Based on these premises and on the efforts of the Education, Marketing and Membership departments, the first thing they did was to create a free youth membership category for anyone 17 years and under, also including free admission for the member’s accompanying adult.

NexGen attracts between 10,000 and 12,000 new members every year, and had reached 234,016 members by the end of 2016. However, despite these striking figures, the program’s goal is not quantity, but rather quality in its activities, which highlight the value of personal connections to art through three basic pillars: looking at art, talking about art and making art.

Artist-led workshops, in-gallery sketching, storytellers who associate stories with artworks, bilingual tours in English and Spanish, and teen-led tours for teens are some of NexGen’s efforts. But clearly the jewel of the crown is the Boone Children’s Gallery (with over one hundred thousand visitors last year), a workshop space located in the Korean and Chinese art galleries, open during museum hours and where young people and adults can paint at communal tables using East Asian brushes and pigments. There is no need to reserve and no time restriction – it is only limited to thirty minutes on Free Days and participants can hang their pieces on the gallery walls if they wish to do so. Quality time, as well as access to a permanent space for group experimentation and learning, is key for each experience to be unique and valuable.

© Anna Fabra

In 2011, LACMA commissioned a report to evaluate the social impact of Arts for NexGen. The results showed that in a little more than ten years the museum had become a relevant source for a generation of visitors from highly diverse backgrounds.
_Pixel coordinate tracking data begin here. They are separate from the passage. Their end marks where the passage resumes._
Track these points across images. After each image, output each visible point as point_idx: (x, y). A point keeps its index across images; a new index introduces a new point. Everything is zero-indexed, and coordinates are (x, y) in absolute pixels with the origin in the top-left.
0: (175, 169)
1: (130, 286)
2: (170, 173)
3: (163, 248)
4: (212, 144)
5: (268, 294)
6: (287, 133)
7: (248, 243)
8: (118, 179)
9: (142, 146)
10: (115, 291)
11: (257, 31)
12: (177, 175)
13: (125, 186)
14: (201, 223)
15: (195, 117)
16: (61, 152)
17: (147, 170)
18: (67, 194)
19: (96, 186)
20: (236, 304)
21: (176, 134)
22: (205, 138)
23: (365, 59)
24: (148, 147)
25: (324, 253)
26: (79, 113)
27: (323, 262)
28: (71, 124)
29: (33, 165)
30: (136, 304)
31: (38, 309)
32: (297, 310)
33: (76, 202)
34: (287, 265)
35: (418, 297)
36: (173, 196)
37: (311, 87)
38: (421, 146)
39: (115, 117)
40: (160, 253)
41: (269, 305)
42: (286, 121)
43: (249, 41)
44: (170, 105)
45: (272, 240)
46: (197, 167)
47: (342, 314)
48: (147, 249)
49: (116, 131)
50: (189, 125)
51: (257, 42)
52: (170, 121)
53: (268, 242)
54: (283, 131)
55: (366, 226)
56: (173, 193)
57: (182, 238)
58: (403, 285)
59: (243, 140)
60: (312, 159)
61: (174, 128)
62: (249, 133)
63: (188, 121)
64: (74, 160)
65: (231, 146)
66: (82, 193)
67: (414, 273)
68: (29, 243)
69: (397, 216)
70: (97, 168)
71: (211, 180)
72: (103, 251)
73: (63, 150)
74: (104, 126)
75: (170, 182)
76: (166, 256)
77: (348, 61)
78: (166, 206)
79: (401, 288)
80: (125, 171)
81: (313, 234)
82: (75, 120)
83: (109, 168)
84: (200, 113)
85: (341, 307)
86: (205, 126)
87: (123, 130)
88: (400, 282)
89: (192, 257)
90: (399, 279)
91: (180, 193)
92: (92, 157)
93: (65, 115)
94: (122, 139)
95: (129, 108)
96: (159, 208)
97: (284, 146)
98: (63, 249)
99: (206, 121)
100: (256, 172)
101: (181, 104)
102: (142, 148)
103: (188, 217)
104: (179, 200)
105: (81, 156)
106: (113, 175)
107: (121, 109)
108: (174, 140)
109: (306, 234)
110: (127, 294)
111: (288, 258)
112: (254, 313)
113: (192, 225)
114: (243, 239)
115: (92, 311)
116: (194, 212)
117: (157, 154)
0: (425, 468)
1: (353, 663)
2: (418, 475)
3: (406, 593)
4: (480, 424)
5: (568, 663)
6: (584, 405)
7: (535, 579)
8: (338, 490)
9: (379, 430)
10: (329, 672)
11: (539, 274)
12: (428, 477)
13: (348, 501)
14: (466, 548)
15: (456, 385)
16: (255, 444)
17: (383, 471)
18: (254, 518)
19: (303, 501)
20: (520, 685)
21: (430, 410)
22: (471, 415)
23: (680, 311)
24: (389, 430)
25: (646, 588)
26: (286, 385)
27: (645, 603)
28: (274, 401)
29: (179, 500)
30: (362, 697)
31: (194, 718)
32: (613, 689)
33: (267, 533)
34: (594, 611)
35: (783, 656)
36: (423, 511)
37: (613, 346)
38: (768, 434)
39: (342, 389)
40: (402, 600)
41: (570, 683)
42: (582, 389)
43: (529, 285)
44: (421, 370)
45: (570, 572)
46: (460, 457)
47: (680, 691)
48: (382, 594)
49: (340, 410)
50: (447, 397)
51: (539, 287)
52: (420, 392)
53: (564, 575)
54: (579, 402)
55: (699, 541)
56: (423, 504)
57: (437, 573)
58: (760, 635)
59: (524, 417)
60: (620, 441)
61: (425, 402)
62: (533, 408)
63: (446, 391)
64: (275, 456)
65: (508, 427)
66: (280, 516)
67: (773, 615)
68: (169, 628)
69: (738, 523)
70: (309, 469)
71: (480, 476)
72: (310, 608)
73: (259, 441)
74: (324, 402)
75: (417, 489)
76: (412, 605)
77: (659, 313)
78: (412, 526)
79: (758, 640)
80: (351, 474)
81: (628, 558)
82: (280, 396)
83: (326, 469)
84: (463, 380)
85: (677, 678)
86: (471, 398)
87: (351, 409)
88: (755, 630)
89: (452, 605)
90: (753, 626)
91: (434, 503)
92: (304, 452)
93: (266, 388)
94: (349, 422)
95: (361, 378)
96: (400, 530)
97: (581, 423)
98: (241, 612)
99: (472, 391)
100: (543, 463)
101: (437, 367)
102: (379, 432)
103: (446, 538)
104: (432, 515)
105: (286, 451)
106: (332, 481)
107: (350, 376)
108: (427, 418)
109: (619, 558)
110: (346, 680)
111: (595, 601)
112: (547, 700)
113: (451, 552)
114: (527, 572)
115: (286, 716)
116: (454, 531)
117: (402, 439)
What would apply to Barcelona?

I have the impression that science, technology and natural history museums everywhere are more accessible to families and young people than art museums, and believe this is partly due to their focus on participation. In the former, experimentation is guaranteed by the interactive nature of the collections themselves and ‘touching’ is considered a necessary part of learning. On the other hand, the latter – despite offering increasingly varied educational activities – continue to have a certain elitist air, with a ‘do not touch’ approach that often confines them to mandatory school visits or the occasional family workshop. Although their education departments have been doing excellent work, art museums are not yet perceived as standard leisure resources for families. The lack of permanent spaces in which to experiment with (and reflect on) art during all the museum’s opening hours may be one of the reasons.

Art is an opportunity for reflection, thought and action, and museums are scarcely explored as agents of learning. Culture is something we learn first-hand, enjoying our heritage, creating, experimenting and sharing new knowledge. If we want museums to be highly valued spaces for upcoming generations of visitors, we must allocate more resources towards offering permanent spaces for creating and reflecting which generate emotional ties to art.

In addition, one of the cultural sector’s major concerns continues to be how to draw young people and families into art museums. This concern could also be turned around if, among other things, we effectively broke down the barrier between children and teens – as LACMA has done – providing free access to accompanying adults as well. We have to send out the message that young people and families also belong in museums and that these are places where they will find a permanent, quality resource for creative leisure time. Only then will it be possible for museums – those ideal venues for first-hand learning experiences open to the citizenry – to gradually effect changes in the social fabric that benefit all, truly acting ‘au service de la société et de son développement.’

Reference

Los Angeles County Museum of Art. An Evaluation Report. Arts for NexGen: LACMA’s Free Youth Membership Program. 2011.

Proffitt, Steve. ‘Andrea Rich. Educating the Next Generation of Art Lovers.’ Los Angeles Times, 26 October 1997.